Sellers are making their way back into the housing market—not everywhere but in some of Canada’s largest cities. Statistical reports for April from local real estate boards showed sharp increases in new listings and inventories in Vancouver, Toronto and Montreal. This could reflect a confluence of sellers that include many who took a pass at the fall market (when demand and prices dipped) in the hope of better outcomes this spring. Some of the sellers could be in distress in the face of high interest rates.

Buyers aren’t taking advantage of this increase in supply. Home resales, for the most part, fell between March and April. Vancouver was the lone exception among major markets where we estimate activity picked up (modestly) last month on a seasonally-adjusted basis. High rates and poor affordability clearly continue to weigh heavily on buyers. We expect such pressure to persist until several rate cuts have been implemented.

Demand-supply conditions eased across the board last month but remained balanced in most of Canada. Several Prairies markets—including Calgary and Edmonton—still strongly favour sellers.

Home prices picked up slightly in all major markets. The MLS Home Price Index in Toronto, for instance, rose sequentially for the third month in a row, albeit at a moderating rate. We think a vigorous, sustained recovery won’t take shape until interest rates fall meaningfully—something we peg for the second half of 2024.

Toronto area—Spring market stays cool

The spring market has yet to warm up with home resales slipping back-to-back in March and April. The 3.4% m/m drop in April (seasonally-adjusted) occurred despite a solid 5.9% increase in new listings offering more purchasing options for buyers. This eased demand-supply conditions for the second time in three months, tilting the scale in buyers’ favour. Property values still managed to slightly appreciate, though. The Toronto area’s MLS HPI inched 0.4% higher m/m in April, marking the third-straight monthly gain. Zooming out of the last few months, prices can best be described as stagnant. At $1.1 million, the benchmark price in April stood 1.0% lower than it was a year ago. We expect high interest rates and overstretched affordability will keep the recovery in resales and prices slow and possibly bumpy in the coming months.

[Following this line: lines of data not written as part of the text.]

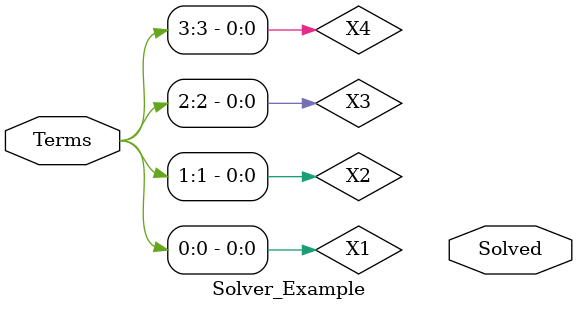
<source format=v>
`timescale 1ns / 1ps


module Solver_Example #(parameter length = 5)(
    input [3:0] Terms,
    output Solved
    );
    
    wire X1, X2, X3, X4;
    assign {X4, X3, X2, X1} = Terms[3:0];
    
    
endmodule

</source>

Montreal area—A bump on the road to recovery

The market rally lost steam in April. We estimate home resales fell 5% m/m (seasonally adjusted) last month, following successive advances totaling 21% since November. Activity began to recover more than a year ago but hit some bumps along the way. April could just be another bump. There’s still a long road ahead for home resales returning to pre-pandemic levels—some 30% gap. High interest rates are no doubt still holding back potential buyers at this stage. But historically low inventories may also be restraining the flow of transactions, keeping demand-supply conditions relatively tight. Home prices resumed their ascension this year after a bout of softness in the fall. Single-detached homes so far are seeing the strongest price gains, with the median value up 7.5% in the past three months. The median condo price increased only 2.7% over the same interval. The rate of increase slowed in April for both housing categories, which we see as a sign that prices will flatten in the coming months before re-accelerating later this year once interest rates have come down meaningfully.

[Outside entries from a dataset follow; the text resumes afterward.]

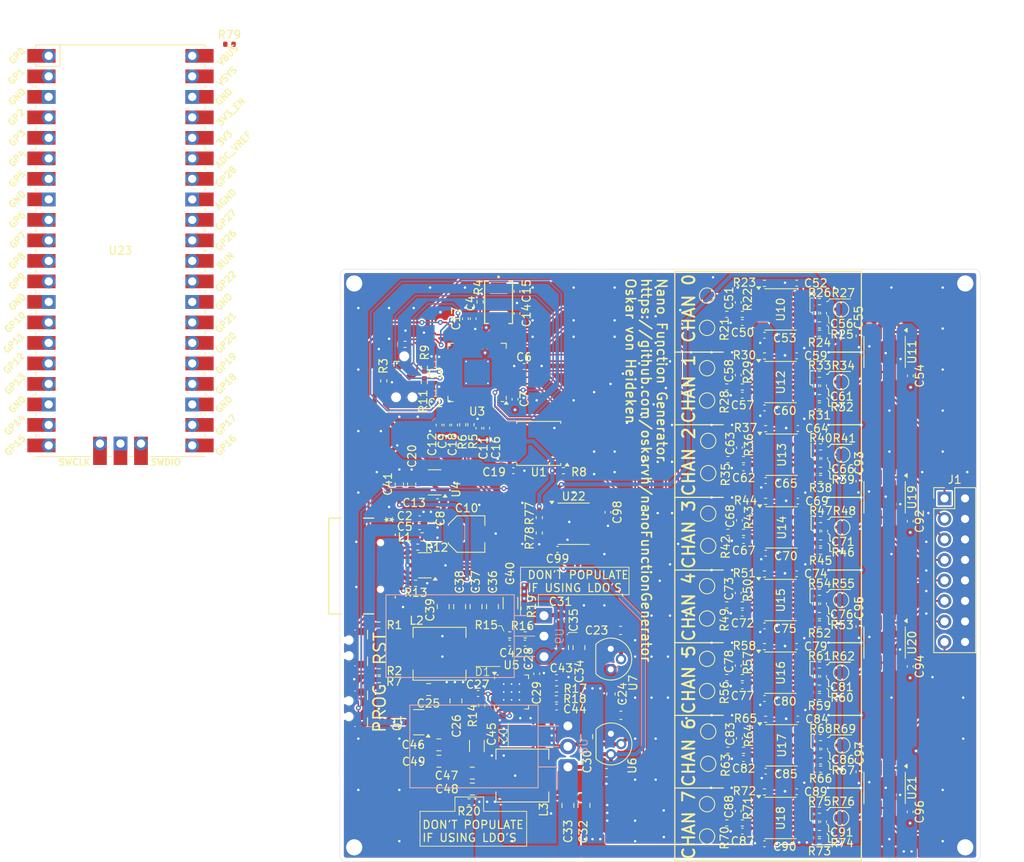
<source format=kicad_pcb>
(kicad_pcb
	(version 20240108)
	(generator "pcbnew")
	(generator_version "8.0")
	(general
		(thickness 1.5318)
		(legacy_teardrops no)
	)
	(paper "A4")
	(layers
		(0 "F.Cu" signal)
		(1 "In1.Cu" signal)
		(2 "In2.Cu" signal)
		(31 "B.Cu" signal)
		(32 "B.Adhes" user "B.Adhesive")
		(33 "F.Adhes" user "F.Adhesive")
		(34 "B.Paste" user)
		(35 "F.Paste" user)
		(36 "B.SilkS" user "B.Silkscreen")
		(37 "F.SilkS" user "F.Silkscreen")
		(38 "B.Mask" user)
		(39 "F.Mask" user)
		(40 "Dwgs.User" user "User.Drawings")
		(41 "Cmts.User" user "User.Comments")
		(42 "Eco1.User" user "User.Eco1")
		(43 "Eco2.User" user "User.Eco2")
		(44 "Edge.Cuts" user)
		(45 "Margin" user)
		(46 "B.CrtYd" user "B.Courtyard")
		(47 "F.CrtYd" user "F.Courtyard")
		(48 "B.Fab" user)
		(49 "F.Fab" user)
		(50 "User.1" user)
		(51 "User.2" user)
		(52 "User.3" user)
		(53 "User.4" user)
		(54 "User.5" user)
		(55 "User.6" user)
		(56 "User.7" user)
		(57 "User.8" user)
		(58 "User.9" user)
	)
	(setup
		(stackup
			(layer "F.SilkS"
				(type "Top Silk Screen")
			)
			(layer "F.Paste"
				(type "Top Solder Paste")
			)
			(layer "F.Mask"
				(type "Top Solder Mask")
				(thickness 0.01)
			)
			(layer "F.Cu"
				(type "copper")
				(thickness 0.0432)
			)
			(layer "dielectric 1"
				(type "prepreg")
				(thickness 0.1999)
				(material "FR4")
				(epsilon_r 4.5)
				(loss_tangent 0.02)
			)
			(layer "In1.Cu"
				(type "copper")
				(thickness 0.0175)
			)
			(layer "dielectric 2"
				(type "core")
				(thickness 0.9906)
				(material "FR4")
				(epsilon_r 4.5)
				(loss_tangent 0.02)
			)
			(layer "In2.Cu"
				(type "copper")
				(thickness 0.0175)
			)
			(layer "dielectric 3"
				(type "prepreg")
				(thickness 0.1999)
				(material "FR4")
				(epsilon_r 4.5)
				(loss_tangent 0.02)
			)
			(layer "B.Cu"
				(type "copper")
				(thickness 0.0432)
			)
			(layer "B.Mask"
				(type "Bottom Solder Mask")
				(thickness 0.01)
			)
			(layer "B.Paste"
				(type "Bottom Solder Paste")
			)
			(layer "B.SilkS"
				(type "Bottom Silk Screen")
			)
			(copper_finish "None")
			(dielectric_constraints no)
		)
		(pad_to_mask_clearance 0)
		(allow_soldermask_bridges_in_footprints no)
		(pcbplotparams
			(layerselection 0x00010fc_ffffffff)
			(plot_on_all_layers_selection 0x0000000_00000000)
			(disableapertmacros no)
			(usegerberextensions no)
			(usegerberattributes yes)
			(usegerberadvancedattributes yes)
			(creategerberjobfile yes)
			(dashed_line_dash_ratio 12.000000)
			(dashed_line_gap_ratio 3.000000)
			(svgprecision 4)
			(plotframeref no)
			(viasonmask no)
			(mode 1)
			(useauxorigin no)
			(hpglpennumber 1)
			(hpglpenspeed 20)
			(hpglpendiameter 15.000000)
			(pdf_front_fp_property_popups yes)
			(pdf_back_fp_property_popups yes)
			(dxfpolygonmode yes)
			(dxfimperialunits yes)
			(dxfusepcbnewfont yes)
			(psnegative no)
			(psa4output no)
			(plotreference yes)
			(plotvalue yes)
			(plotfptext yes)
			(plotinvisibletext no)
			(sketchpadsonfab no)
			(subtractmaskfromsilk no)
			(outputformat 1)
			(mirror no)
			(drillshape 1)
			(scaleselection 1)
			(outputdirectory "")
		)
	)
	(net 0 "")
	(net 1 "GND")
	(net 2 "+3V3")
	(net 3 "/mcu/XIN")
	(net 4 "Net-(C15-Pad2)")
	(net 5 "Net-(U3-VREG_VOUT)")
	(net 6 "VBUS")
	(net 7 "Net-(J2-CC1)")
	(net 8 "Net-(J2-CC2)")
	(net 9 "Net-(J2-D+-PadA6)")
	(net 10 "Net-(J2-D--PadA7)")
	(net 11 "unconnected-(J2-SBU2-PadB8)")
	(net 12 "unconnected-(J2-SBU1-PadA8)")
	(net 13 "+5V")
	(net 14 "Net-(J3-~{RESET})")
	(net 15 "Net-(J3-SWCLK)")
	(net 16 "Net-(J3-SWO)")
	(net 17 "Net-(J3-SWDIO)")
	(net 18 "Net-(R1-Pad1)")
	(net 19 "/mcu/RSTn{slash}RUN")
	(net 20 "/mcu/UART0_RX")
	(net 21 "/mcu/XOUT")
	(net 22 "/mcu/USB_RP_P")
	(net 23 "/mcu/USB_RP_N")
	(net 24 "Net-(R7-Pad1)")
	(net 25 "/mcu/QSPI_CSn")
	(net 26 "/mcu/SWCLK")
	(net 27 "/mcu/SWD")
	(net 28 "/mcu/UART0_TX")
	(net 29 "/mcu/QSPI_SD1")
	(net 30 "/mcu/QSPI_SCLK")
	(net 31 "/mcu/QSPI_SD2")
	(net 32 "/mcu/QSPI_SD0")
	(net 33 "/mcu/QSPI_SD3")
	(net 34 "unconnected-(U3-GPIO13-Pad16)")
	(net 35 "unconnected-(U3-GPIO17-Pad28)")
	(net 36 "unconnected-(U3-GPIO26_ADC0-Pad38)")
	(net 37 "unconnected-(U3-GPIO25-Pad37)")
	(net 38 "unconnected-(U3-GPIO28_ADC2-Pad40)")
	(net 39 "-15V")
	(net 40 "unconnected-(U3-GPIO7-Pad9)")
	(net 41 "-12V")
	(net 42 "unconnected-(U3-GPIO15-Pad18)")
	(net 43 "unconnected-(U3-GPIO24-Pad36)")
	(net 44 "unconnected-(U3-GPIO11-Pad14)")
	(net 45 "+15V")
	(net 46 "unconnected-(U3-GPIO23-Pad35)")
	(net 47 "+12V")
	(net 48 "unconnected-(U3-GPIO27_ADC1-Pad39)")
	(net 49 "unconnected-(U3-GPIO20-Pad31)")
	(net 50 "unconnected-(U3-GPIO19-Pad30)")
	(net 51 "unconnected-(U3-GPIO5-Pad7)")
	(net 52 "unconnected-(U3-GPIO21-Pad32)")
	(net 53 "unconnected-(U3-GPIO18-Pad29)")
	(net 54 "unconnected-(U3-GPIO29_ADC3-Pad41)")
	(net 55 "unconnected-(U3-GPIO22-Pad34)")
	(net 56 "/power/VIN")
	(net 57 "unconnected-(U3-GPIO3-Pad5)")
	(net 58 "Net-(U5-CP)")
	(net 59 "unconnected-(U3-GPIO9-Pad12)")
	(net 60 "Net-(U5-CN)")
	(net 61 "Net-(U5-FBP)")
	(net 62 "Net-(U5-VREF)")
	(net 63 "Net-(U5-FBN)")
	(net 64 "/power/INP")
	(net 65 "/power/INP_L")
	(net 66 "Net-(Q1-G)")
	(net 67 "PWM_5A")
	(net 68 "PWM_0A")
	(net 69 "PWM_3A")
	(net 70 "PWM_6A")
	(net 71 "PWM_7A")
	(net 72 "PWM_4A")
	(net 73 "PWM_1A")
	(net 74 "PWM_2A")
	(net 75 "unconnected-(U4-NC-Pad4)")
	(net 76 "unconnected-(U5-NC-Pad12)")
	(net 77 "unconnected-(U5-NC-Pad20)")
	(net 78 "Net-(U10A-+)")
	(net 79 "Net-(U10A--)")
	(net 80 "Net-(C51-Pad1)")
	(net 81 "/AnalogFrontEnd/amplifier and filter/Output")
	(net 82 "Net-(U12A-+)")
	(net 83 "Net-(C58-Pad1)")
	(net 84 "Net-(U12A--)")
	(net 85 "/AnalogFrontEnd/amplifier and filter1/Output")
	(net 86 "Net-(U13A-+)")
	(net 87 "Net-(C63-Pad1)")
	(net 88 "Net-(U13A--)")
	(net 89 "/AnalogFrontEnd/amplifier and filter2/Output")
	(net 90 "Net-(U14A-+)")
	(net 91 "Net-(U14A--)")
	(net 92 "Net-(C68-Pad1)")
	(net 93 "/AnalogFrontEnd/amplifier and filter3/Output")
	(net 94 "Net-(U15A-+)")
	(net 95 "Net-(U15A--)")
	(net 96 "Net-(C73-Pad1)")
	(net 97 "/AnalogFrontEnd/amplifier and filter4/Output")
	(net 98 "Net-(U16A-+)")
	(net 99 "Net-(U16A--)")
	(net 100 "Net-(C78-Pad1)")
	(net 101 "/AnalogFrontEnd/amplifier and filter5/Output")
	(net 102 "Net-(U17A-+)")
	(net 103 "Net-(C83-Pad1)")
	(net 104 "Net-(U17A--)")
	(net 105 "/AnalogFrontEnd/amplifier and filter6/Output")
	(net 106 "Net-(U18A-+)")
	(net 107 "Net-(U18A--)")
	(net 108 "Net-(C88-Pad1)")
	(net 109 "/AnalogFrontEnd/amplifier and filter7/Output")
	(net 110 "Net-(U10B--)")
	(net 111 "Net-(U10B-+)")
	(net 112 "1V65")
	(net 113 "Net-(R26-Pad2)")
	(net 114 "Net-(U12B--)")
	(net 115 "Net-(U12B-+)")
	(net 116 "Net-(R33-Pad2)")
	(net 117 "Net-(U13B--)")
	(net 118 "Net-(U13B-+)")
	(net 119 "Net-(R40-Pad2)")
	(net 120 "Net-(U14B--)")
	(net 121 "Net-(U14B-+)")
	(net 122 "Net-(R47-Pad2)")
	(net 123 "Net-(U15B--)")
	(net 124 "Net-(U15B-+)")
	(net 125 "Net-(R54-Pad2)")
	(net 126 "Net-(U16B--)")
	(net 127 "Net-(U16B-+)")
	(net 128 "Net-(R61-Pad2)")
	(net 129 "Net-(U17B--)")
	(net 130 "Net-(U17B-+)")
	(net 131 "Net-(R68-Pad2)")
	(net 132 "Net-(U18B--)")
	(net 133 "Net-(U18B-+)")
	(net 134 "Net-(R75-Pad2)")
	(net 135 "Net-(U22A-+)")
	(net 136 "unconnected-(U22-Pad7)")
	(net 137 "unconnected-(U22B---Pad6)")
	(net 138 "unconnected-(U22B-+-Pad5)")
	(net 139 "Net-(J1-Pin_3)")
	(net 140 "Net-(J1-Pin_13)")
	(net 141 "Net-(J1-Pin_11)")
	(net 142 "Net-(J1-Pin_7)")
	(net 143 "Net-(J1-Pin_1)")
	(net 144 "Net-(J1-Pin_9)")
	(net 145 "Net-(J1-Pin_15)")
	(net 146 "Net-(J1-Pin_5)")
	(net 147 "/mcu/USB_P")
	(net 148 "/mcu/USB_N")
	(net 149 "/power/OUTN")
	(net 150 "Net-(U23-3V3)")
	(net 151 "unconnected-(U23-GPIO15-Pad20)")
	(net 152 "unconnected-(U23-GPIO7-Pad10)")
	(net 153 "unconnected-(U23-VSYS-Pad39)")
	(net 154 "unconnected-(U23-GPIO15-Pad20)_1")
	(net 155 "unconnected-(U23-GPIO26_ADC0-Pad31)")
	(net 156 "unconnected-(U23-GPIO19-Pad25)")
	(net 157 "unconnected-(U23-ADC_VREF-Pad35)")
	(net 158 "unconnected-(U23-GPIO13-Pad17)")
	(net 159 "unconnected-(U23-3V3_EN-Pad37)")
	(net 160 "unconnected-(U23-GPIO3-Pad5)")
	(net 161 "unconnected-(U23-GPIO17-Pad22)")
	(net 162 "unconnected-(U23-GPIO1-Pad2)")
	(net 163 "unconnected-(U23-SWDIO-Pad43)")
	(net 164 "unconnected-(U23-GPIO17-Pad22)_1")
	(net 165 "unconnected-(U23-GPIO1-Pad2)_1")
	(net 166 "unconnected-(U23-GPIO20-Pad26)")
	(net 167 "unconnected-(U23-GPIO18-Pad24)")
	(net 168 "unconnected-(U23-GPIO28_ADC2-Pad34)")
	(net 169 "unconnected-(U23-GPIO11-Pad15)")
	(net 170 "unconnected-(U23-GPIO0-Pad1)")
	(net 171 "unconnected-(U23-GPIO20-Pad26)_1")
	(net 172 "unconnected-(U23-GPIO7-Pad10)_1")
	(net 173 "unconnected-(U23-GND-Pad42)")
	(net 174 "unconnected-(U23-SWDIO-Pad43)_1")
	(net 175 "unconnected-(U23-GPIO21-Pad27)")
	(net 176 "unconnected-(U23-GPIO27_ADC1-Pad32)")
	(net 177 "unconnected-(U23-3V3_EN-Pad37)_1")
	(net 178 "unconnected-(U23-GPIO19-Pad25)_1")
	(net 179 "unconnected-(U23-GPIO21-Pad27)_1")
	(net 180 "unconnected-(U23-GPIO0-Pad1)_1")
	(net 181 "unconnected-(U23-GPIO9-Pad12)")
	(net 182 "unconnected-(U23-GPIO22-Pad29)")
	(net 183 "unconnected-(U23-GPIO13-Pad17)_1")
	(net 184 "unconnected-(U23-GPIO18-Pad24)_1")
	(net 185 "unconnected-(U23-SWCLK-Pad41)")
	(net 186 "unconnected-(U23-GPIO5-Pad7)")
	(net 187 "unconnected-(U23-GPIO11-Pad15)_1")
	(net 188 "unconnected-(U23-GND-Pad42)_1")
	(net 189 "unconnected-(U23-GPIO27_ADC1-Pad32)_1")
	(net 190 "unconnected-(U23-VSYS-Pad39)_1")
	(net 191 "unconnected-(U23-GPIO28_ADC2-Pad34)_1")
	(net 192 "unconnected-(U23-GPIO3-Pad5)_1")
	(net 193 "unconnected-(U23-GPIO5-Pad7)_1")
	(net 194 "unconnected-(U23-ADC_VREF-Pad35)_1")
	(net 195 "unconnected-(U23-GPIO26_ADC0-Pad31)_1")
	(net 196 "unconnected-(U23-GPIO22-Pad29)_1")
	(net 197 "unconnected-(U23-SWCLK-Pad41)_1")
	(net 198 "unconnected-(U23-GPIO9-Pad12)_1")
	(footprint "Package_SO:SOIC-8_3.9x4.9mm_P1.27mm" (layer "F.Cu") (at 81.503185 93.4272))
	(footprint "Capacitor_SMD:C_0805_2012Metric" (layer "F.Cu") (at 56.5404 90.3224 90))
	(footprint "Capacitor_SMD:C_0402_1005Metric" (layer "F.Cu") (at 42.4688 49.5808 90))
	(footprint "Capacitor_SMD:C_0402_1005Metric" (layer "F.Cu") (at 76.270785 110.5636 90))
	(footprint "Resistor_SMD:R_0402_1005Metric" (layer "F.Cu") (at 31.75 87.5284))
	(footprint "Capacitor_SMD:C_0402_1005Metric" (layer "F.Cu") (at 86.979685 102.8844 90))
	(footprint "Resistor_SMD:R_0402_1005Metric" (layer "F.Cu") (at 86.329185 113.3576))
	(footprint "TestPoint:TestPoint_Pad_D1.5mm" (layer "F.Cu") (at 72.409985 91.7132 90))
	(footprint "TestPoint:TestPoint_Pad_D1.5mm" (layer "F.Cu") (at 72.552485 104.7132))
	(footprint "Resistor_SMD:R_0402_1005Metric" (layer "F.Cu") (at 86.329185 87.3736 180))
	(footprint "Capacitor_SMD:C_0805_2012Metric" (layer "F.Cu") (at 43.3324 105.8672))
	(footprint "Capacitor_SMD:C_0402_1005Metric" (layer "F.Cu") (at 48.8696 48.9223 -90))
	(footprint "Resistor_SMD:R_0402_1005Metric" (layer "F.Cu") (at 85.871985 111.8844 90))
	(footprint "Capacitor_SMD:C_0402_1005Metric" (layer "F.Cu") (at 47.9552 89.7636))
	(footprint "Capacitor_SMD:C_0805_2012Metric" (layer "F.Cu") (at 41.3004 96.9264 90))
	(footprint "Capacitor_SMD:C_0402_1005Metric" (layer "F.Cu") (at 86.837185 48.8844 90))
	(footprint "Resistor_SMD:R_0402_1005Metric" (layer "F.Cu") (at 76.780785 85.0368))
	(footprint "Capacitor_SMD:C_0402_1005Metric" (layer "F.Cu") (at 41.1276 62.738 -90))
	(footprint "Resistor_SMD:R_0402_1005Metric" (layer "F.Cu") (at 79.664485 72.2014))
	(footprint "Capacitor_SMD:C_0402_1005Metric" (layer "F.Cu") (at 76.778785 86.0528))
	(footprint "Package_TO_SOT_SMD:SOT-23-5" (layer "F.Cu") (at 38.6588 69.85 180))
	(footprint "Capacitor_SMD:C_0402_1005Metric" (layer "F.Cu") (at 91.227785 69.7072 90))
	(footprint "Capacitor_SMD:C_0402_1005Metric" (layer "F.Cu") (at 76.270785 83.5636 90))
	(footprint "Capacitor_SMD:C_0603_1608Metric" (layer "F.Cu") (at 34.29 70.0532 90))
	(footprint "TestPoint:TestPoint_Pad_D1.5mm" (layer "F.Cu") (at 72.409985 55.7132 90))
	(footprint "Package_TO_SOT_SMD:SOT-23-6" (layer "F.Cu") (at 37.4396 80.1257 180))
	(footprint "Capacitor_SMD:C_0805_2012Metric" (layer "F.Cu") (at 45.8216 85.2424 90))
	(footprint "MBRM120:MBRM120" (layer "F.Cu") (at 49.276 101.1936))
	(footprint "Capacitor_SMD:C_0402_1005Metric" (layer "F.Cu") (at 97.577785 92.6602 -90))
	(footprint "Resistor_SMD:R_0402_1005Metric" (layer "F.Cu") (at 13.241 15.583))
	(footprint "Resistor_SMD:R_0402_1005Metric" (layer "F.Cu") (at 86.471685 68.3576))
	(footprint "Capacitor_SMD:C_0402_1005Metric" (layer "F.Cu") (at 76.921285 68.0528))
	(footprint "Capacitor_SMD:C_0402_1005Metric" (layer "F.Cu") (at 48.8696 46.2019 90))
	(footprint "Capacitor_SMD:C_0402_1005Metric" (layer "F.Cu") (at 38.7604 58.8518 180))
	(footprint "Resistor_SMD:R_0402_1005Metric" (layer "F.Cu") (at 54.612914 68.408))
	(footprint "Resistor_SMD:R_0402_1005Metric" (layer "F.Cu") (at 44.5008 97.4832 90))
	(footprint "Capacitor_SMD:C_0402_1005Metric" (layer "F.Cu") (at 76.921285 77.0528))
	(footprint "Capacitor_SMD:C_0402_1005Metric" (layer "F.Cu") (at 76.413285 101.5636 90))
	(footprint "Capacitor_SMD:C_0603_1608Metric" (layer "F.Cu") (at 59.944 105.8164 180))
	(footprint "Capacitor_SMD:C_1206_3216Metric" (layer "F.Cu") (at 43.8912 102.5144 -90))
	(footprint "Resistor_SMD:R_0402_1005Metric" (layer "F.Cu") (at 49.8856 88.7476 180))
	(footprint "Capacitor_SMD:C_0402_1005Metric" (layer "F.Cu") (at 44.0436 96.012 180))
	(footprint "Capacitor_SMD:C_0402_1005Metric" (layer "F.Cu") (at 76.778785 95.0528))
	(footprint "Capacitor_SMD:C_0402_1005Metric"
		(layer "F.Cu")
		(uuid "2a46c270-5c1a-4c52-bf1a-54ed2599d014")
		(at 79.521985 87.6276 180)
		(descr "Capacitor SMD 0402 (1005 Metric), square (rectangular) end terminal, IPC_7351 nominal, (Body size source: IPC-SM-782 page 76, https://www.pcb-3d.com/wordpress/wp-content/uploads/ipc-sm-782a_amendment_1_and_2.pdf), generated with kicad-footprint-generator")
		(tags "capacitor")
		(property "Reference" "C75"
			(at -2.5146 -0.3556 0)
			(layer "F.SilkS")
			(uuid "ac41fe0a-b310-43d4-935b-51159e9e781c")
			(effects
				(font
					(size 1 1)
					(thickness 0.15)
				)
			)
		)
		(property "Value" "100nF"
			(at 0 1.16 0)
			(layer "F.Fab")
			(uuid "6edaaadd-1f4f-49d0-9f4d-7a4a4fb7af17")
			(effects
				(font
					(size 1 1)
					(thickness 0.15)
				)
			)
		)
		(property "Footprint" "Capacitor_SMD:C_0402_1005Metric"
			(at 0 0 180)
			(unlocked yes)
			(layer "F.Fab")
			(hide yes)
			(uuid "d81d1df2-aca6-4eb8-9b20-26d9cfb8fe56")
			(effects
				(font
					(size 1.27 1.27)
					(thickness 0.15)
				)
			)
		)
		(property "Datasheet" ""
			(at 0 0 180)
			(unlocked yes)
			(layer "F.Fab")
			(hide yes)
			(uuid "658b2fb8-1b77-49d8-9074-217b67fe9872")
			(effects
				(font
					(size 1.27 1.27)
					(thickness 0.15)
				)
			)
		)
		(property "Description" "Unpolarized capacitor, small symbol"
			(at 0 0 180)
			(unlocked yes)
			(layer "F.Fab")
			(hide yes)
			(uuid "1024f848-319f-48ba-9543-cd134eeda1a3")
			(effects
				(font
					(size 1.27 1.27)
					(thickness 0.15)
				)
			)
		)
		(property ki_fp_filters "C_*")
		(path "/2d849561-ecd6-46df-ba4b-30a45c578f8c/dcc3d5c6-83f7-4dfc-b6b5-39b15c454d3d/f7f5fea2-21e8-4496-9990-1176b23e0506")
		(sheetname "amplifier and filter4")
		(sheetfile "ampl_filter.kicad_sch")
		(attr smd)
		(fp_line
			(start -0.107836 0.36)
			(end 0.107836 0.36)
			(stroke
				(width 0.12)
				(type solid)
			)
			(layer "F.SilkS")
			(uuid "5e81d1ef-61b1-4d17-bca6-19dea478d09f")
		)
		(fp_line
			(start -0.107836 -0.36)
			(end 0.107836 -0.36)
			(stroke
				(width 0.12)
				(type solid)
			)
			(layer "F.SilkS")
			(uuid "e62dd1bd-6643-433f-9378-50406c0f2772")
		)
		(fp_line
			(start 0.91 0.46)
			(end -0.91 0.46)
			(stroke
				(width 0.05)
				(type solid)
			)
			(layer "F.CrtYd")
			(uuid "4754c0bf-9382-4b40-bc35-8da5a2b8e313")
		)
		(fp_line
			(start 0.91 -0.46)
			(end 0.91 0.46)
			(stroke
				(width 0.05)
				(type solid)
			)
			(layer "F.CrtYd")
			(uuid "7f50a73b-1632-4f62-aa07-377faf987db0")
		)
		(fp_line
			(start -0.91 0.46)
			(end -0.91 -0.46)
			(stroke
				(width 0.05)
				(type solid)
			)
			(layer "F.CrtYd")
			(uuid "a49e61df-6daf-45c8-8c72-025d62ee4bde")
		)
		(fp_
... [2268213 chars truncated]
</source>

Vancouver area — Seller influx boosts inventories

A sharp increase in properties offered for sale was the market’s highlight in April. We estimate new listings grew 15% m/m (seasonally adjusted). The increase was significantly larger relative to a year ago at 65%. This material influx boosted active listings to their highest level since September 2020. With buyers seeing more supply to choose from, are they taking the plunge? Some of them did last month. By our calculations, home resales rose 5% m/m in April. But that left most of the new supply unspoken for—loosening demand-supply conditions. Home prices have been essentially flat so far this year. The annual rate of increase in the MLS HPI even decelerated slightly in April to 2.8% from 4.5% in March. Any further rapid supply increase would exert downward pressure on prices. Affording the purchase of a home is extremely difficult in Vancouver and will continue to be a major constraint for buyers.

Calgary — Tight supply, strong demand

Supply is running short in Calgary and it’s restraining activity. Active listings have sunk near decades lows this year, which makes it harder for buyers to find properties that meet their needs and budget. New listings continued to drift lower in April. They fell sequentially for a fifth consecutive time based on our own a seasonally adjustment calculations. Supply constraints may have capped off activity but they did so at a historically high level—more than 50% above pre-pandemic level. So despite some stagnation, Calgary remains Canada’s housing hotspot. The annual rate of increase in prices is close to double-digits (9.9% in April) and by far the strongest among the country’s bigger markets. We see little that will change this solid picture in the near term. Housing demand remains exceptionally strong in the area, fueled by tremendous population growth.